In an era where brands have a much more intimate relationship with consumers due to social media and the trend of customisation, why would brand awareness be on the decline? The Wine Intelligence report concludes that despite the more personal interaction that brands can have with consumers online, it is also the online world that causes less awareness. The so-called “Google effect” is to blame. How many telephone numbers do you know? I guess not many. We rely on our devices and the internet for contact details, calendar activities and I would not even remember any birthdays, except those of my wife and son… if it was not for Facebook’s reminders. Because the information is readily accessible online, our brains do not remember these type of details anymore. We do not use our memories in the same way we used to. And the same happens when it comes to consumers remembering brands.
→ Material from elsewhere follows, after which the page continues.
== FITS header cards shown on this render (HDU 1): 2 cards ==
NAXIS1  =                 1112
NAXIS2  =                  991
Even though they might be more involved in the category, they struggle to recall their favourite brands when asked for it.
So what does the most powerful brands do to stay memorable? The marketing executives of Casella Family Brands and Concha y Toro, respective owners of Yellow Tail and Casillero de Diablo, 2019’s two most powerful global wine brands, state the following:
- the personality of the brand (in the case of Yellow Tail: “unique and approachable”)
- the quality and the taste of the wine
- investment – ensure the product stay relevant and top of mind through packaging improvements, consumer marketing, communication campaigns, retailer initiatives
- clear positioning to make the brand globally recognisable
- distribution – to reach global consumers every day
Although this is hardly anything new, I come to the conclusion that we have to continue doing the basics right. In the competitive world of wine and wine brands, there really is no room for error when it comes to quality, distribution and understanding what your consumer wants. And while being available in all markets, all the time might give these brands much of their power, I believe tourism and technology can help the rest of us.
Despite the google effect, a strong online presence with exceptional social communication can help your brand to stay top of mind. And more than ever, I am convinced that a brand experience through wine tourism will create brand awareness. I think it takes a special kind of not being interested if you can’t remember the brand after you attended an event on the estate, cooked with the chef in the kitchen or joined the winemaker for a blending session.